221 Mass. 312 | Mass. | 1915
The judge before whom the case was tried without a jury having found for the plaintiff, the only questions are whether the evidence as matter of law warranted the finding, and if so, whether any of the defendant’s requests for rulings should have been given. American Malting Co. v. Souther Brewing Co. 194 Mass. 89.

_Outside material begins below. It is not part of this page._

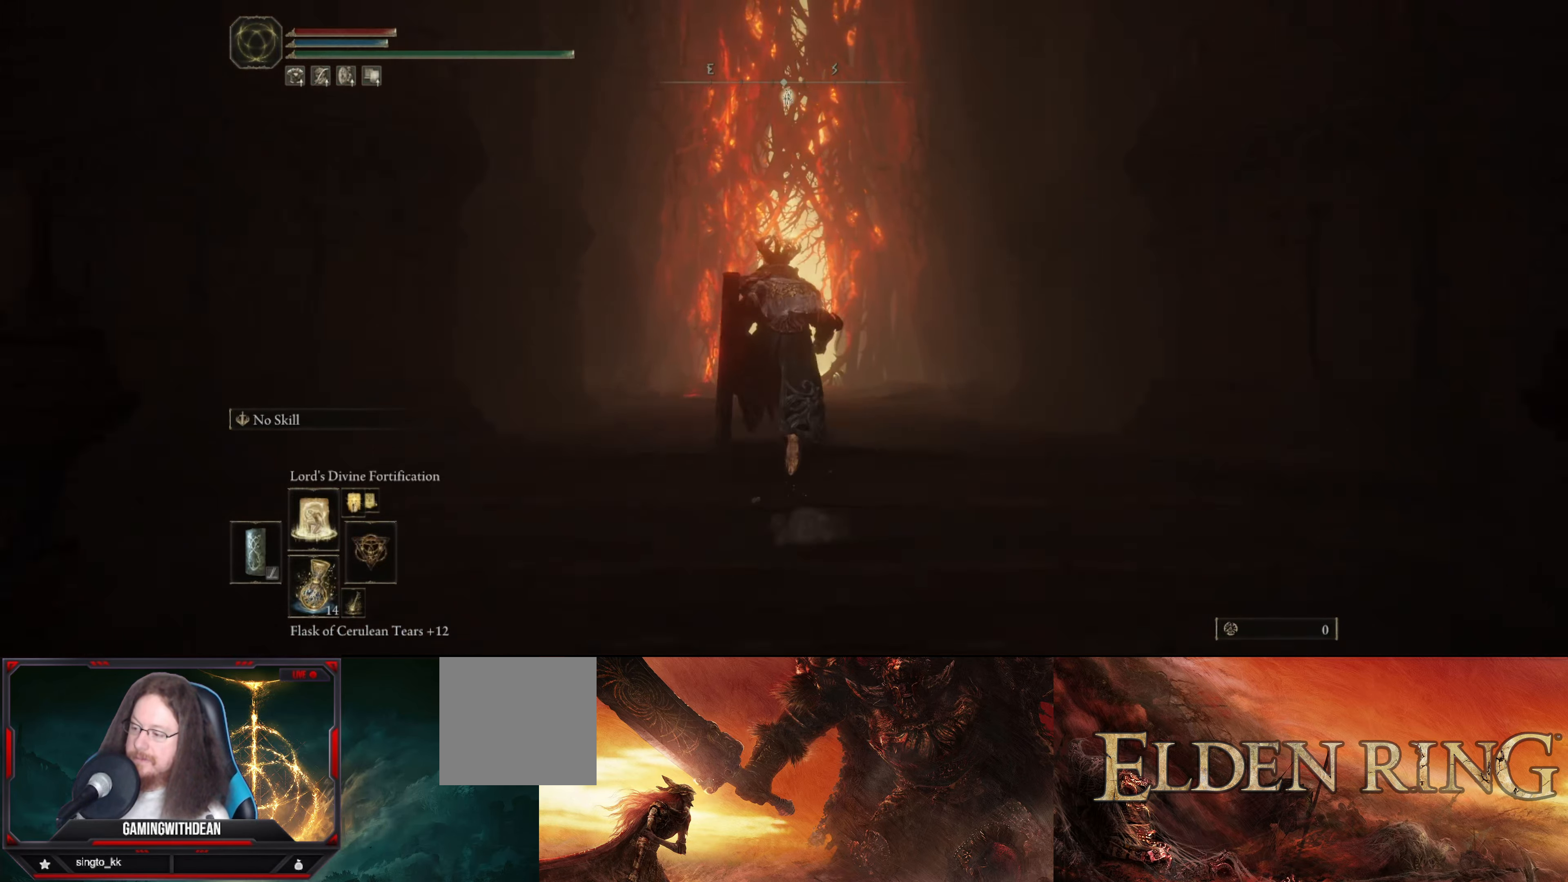
{"buttons": ["B"], "left_stick": "up", "right_stick": "center", "events": [[34, "right_stick", "down"], [217, "right_stick", "center"]]}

The exceptions purport to recite at length all the material evidence. It is conflicting. But the credibility of the witnesses and the weight to be given to their testimony were for the presiding judge. A detailed recapitulation is unnecessary. It is sufficient to say that if the evidence introduced by the plaintiff was believed, the racing machine had been stored on the premises of the carbonator company where it remained at the time of the foreclosure of the mortgage. It is of course plain, that, the purchaser at the sale having acquired no title to the machine, the defendant, who subsequently bought from the purchaser, acquired none. And, if the defendant although acting in good faith thereafter exercised dominion over the plaintiff’s property, no demand was necessary before bringing an action for conversion. Gilmore v. Newton, 9 Allen, 171. Greenall v. Hersum, 220 Mass. 278. The judge could find, that when the defendant took possession of the premises he knew that the machine belonged to the plaintiff, by whom he was notified how it was packed and marked as well as of the place where it was stored. Its subsequent sale either in whole or in part by the defendant, when he disposed by auction of the goods and chattels purchased, was a conversion. Lorain Steel Co. v. Norfolk & Bristol Street Railway, 187 Mass. 500, 506.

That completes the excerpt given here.